Augustus Pease (Uncle Gus’s Career)

Gus started out with the Harper Torpedo Co. at Rynd Farm north of Oil City on Oil Creek in the 1890’s. Miracles of survival happened from the very beginning. One of these was a narrow escape on Aug. 30, 1901, when hauling a wagon containing cans of nitroglycerin up Bully Hill in the Franklin area.

In 1906 Gus went into a short term partnership with Thomas Kelch of Oil City. They built a nitroglycerin plant at Bully Hill and established headquarters in the famous Oil Exchange Building (now gone) in Oil City. "Uncle" Gus became sole proprietor of this venture in 1910. He built a nitroglycerin factory across the Allegheny River from Brandon downstream from Franklin and had magazines at Franklin, Clintonville and Hendersonville which gave him a prominent place in the well shooting service in Venango County.

Advertisement in the Oil Region Reminiscences of 1907. This publication was a souvenir of the Twenty-first Annual Gathering of the Oil Men of Western Pennsylvania held at Conneaut Lake, July 25, 1907.

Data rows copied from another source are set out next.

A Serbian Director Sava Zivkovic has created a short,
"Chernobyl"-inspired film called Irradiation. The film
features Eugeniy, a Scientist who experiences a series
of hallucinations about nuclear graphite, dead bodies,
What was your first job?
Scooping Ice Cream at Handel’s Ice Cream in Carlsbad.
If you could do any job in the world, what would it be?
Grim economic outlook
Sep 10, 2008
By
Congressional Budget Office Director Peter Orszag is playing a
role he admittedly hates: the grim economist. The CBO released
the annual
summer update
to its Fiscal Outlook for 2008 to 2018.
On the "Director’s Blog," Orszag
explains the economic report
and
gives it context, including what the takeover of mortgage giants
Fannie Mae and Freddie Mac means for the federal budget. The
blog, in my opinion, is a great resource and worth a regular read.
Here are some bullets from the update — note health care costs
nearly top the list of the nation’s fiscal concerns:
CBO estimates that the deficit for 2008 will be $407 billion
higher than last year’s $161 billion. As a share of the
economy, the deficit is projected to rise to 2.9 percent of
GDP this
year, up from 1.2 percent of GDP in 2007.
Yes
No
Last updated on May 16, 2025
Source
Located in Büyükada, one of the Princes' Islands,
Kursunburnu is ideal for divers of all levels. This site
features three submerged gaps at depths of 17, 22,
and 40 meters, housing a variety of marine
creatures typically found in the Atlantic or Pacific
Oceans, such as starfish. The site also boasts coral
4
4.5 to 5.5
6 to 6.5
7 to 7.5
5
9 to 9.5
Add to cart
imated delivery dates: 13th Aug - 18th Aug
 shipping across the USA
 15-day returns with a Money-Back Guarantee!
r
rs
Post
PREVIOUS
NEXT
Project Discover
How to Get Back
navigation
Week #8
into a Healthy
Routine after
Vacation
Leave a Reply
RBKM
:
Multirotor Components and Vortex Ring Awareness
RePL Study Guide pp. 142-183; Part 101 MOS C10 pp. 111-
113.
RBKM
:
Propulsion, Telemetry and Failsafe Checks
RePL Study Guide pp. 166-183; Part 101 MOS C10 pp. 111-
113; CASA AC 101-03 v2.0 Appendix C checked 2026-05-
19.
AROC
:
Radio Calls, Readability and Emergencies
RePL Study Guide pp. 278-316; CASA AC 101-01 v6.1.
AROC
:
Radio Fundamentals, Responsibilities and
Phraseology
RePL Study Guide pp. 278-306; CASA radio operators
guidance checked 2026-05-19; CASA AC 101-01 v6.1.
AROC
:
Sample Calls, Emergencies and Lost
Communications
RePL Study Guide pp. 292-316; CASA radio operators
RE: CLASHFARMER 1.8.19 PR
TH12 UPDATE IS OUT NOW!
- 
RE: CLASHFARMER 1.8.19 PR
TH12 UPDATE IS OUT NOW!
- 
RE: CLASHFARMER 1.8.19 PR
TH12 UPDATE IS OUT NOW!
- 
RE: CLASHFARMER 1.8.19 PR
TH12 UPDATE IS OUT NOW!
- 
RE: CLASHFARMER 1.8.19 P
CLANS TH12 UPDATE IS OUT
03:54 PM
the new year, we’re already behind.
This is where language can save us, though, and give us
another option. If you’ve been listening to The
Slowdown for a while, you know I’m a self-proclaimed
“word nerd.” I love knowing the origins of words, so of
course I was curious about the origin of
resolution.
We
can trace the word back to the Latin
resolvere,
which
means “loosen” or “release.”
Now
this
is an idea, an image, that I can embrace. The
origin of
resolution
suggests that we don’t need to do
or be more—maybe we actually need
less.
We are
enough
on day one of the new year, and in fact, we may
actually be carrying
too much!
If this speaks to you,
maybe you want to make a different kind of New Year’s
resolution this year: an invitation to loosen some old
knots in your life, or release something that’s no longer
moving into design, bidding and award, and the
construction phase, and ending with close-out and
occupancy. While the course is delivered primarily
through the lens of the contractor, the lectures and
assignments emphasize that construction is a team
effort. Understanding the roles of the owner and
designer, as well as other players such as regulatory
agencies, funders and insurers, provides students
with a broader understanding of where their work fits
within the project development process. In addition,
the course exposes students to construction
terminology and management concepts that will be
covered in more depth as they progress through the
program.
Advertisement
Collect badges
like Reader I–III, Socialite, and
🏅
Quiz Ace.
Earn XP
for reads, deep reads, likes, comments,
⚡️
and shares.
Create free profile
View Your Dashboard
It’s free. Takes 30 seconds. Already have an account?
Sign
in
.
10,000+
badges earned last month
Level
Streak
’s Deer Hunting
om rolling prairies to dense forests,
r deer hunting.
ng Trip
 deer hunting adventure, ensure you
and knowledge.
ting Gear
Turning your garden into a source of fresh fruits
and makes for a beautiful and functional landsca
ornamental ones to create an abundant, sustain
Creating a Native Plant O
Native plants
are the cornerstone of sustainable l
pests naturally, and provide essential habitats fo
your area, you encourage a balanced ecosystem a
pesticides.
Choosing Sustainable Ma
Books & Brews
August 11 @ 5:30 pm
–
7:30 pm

In 1910 the Brandon factory blew up and people were killed. Two of the deaths were residents who lived nearby. A house way over on the other side of the River was destroyed. Anybody boarding near to a nitroglycerin factory would be an uneasy tenant (a nitro works was the early equivalent of an atomic plant, maybe worse). Gus rebuilt his plant and then was injured badly when he accidentally hit a couple of drops of nitroglycerin while building a "catch box".

Gus Pease (the last name believed to be a spelling change) became quite a legend in the oil belt and his exploits are still heard of. The fact that he survived so many blasts (more than are described here) had the old timers scratching their heads. They don’t see how he made it.

It has never been positively demonstrated that Augustus "Gus" Pease was a relative. However, there was an Augustus in the family tree who was lost track of about the time when Gus appeared in the oilfields, hence "Uncle" Gus to me.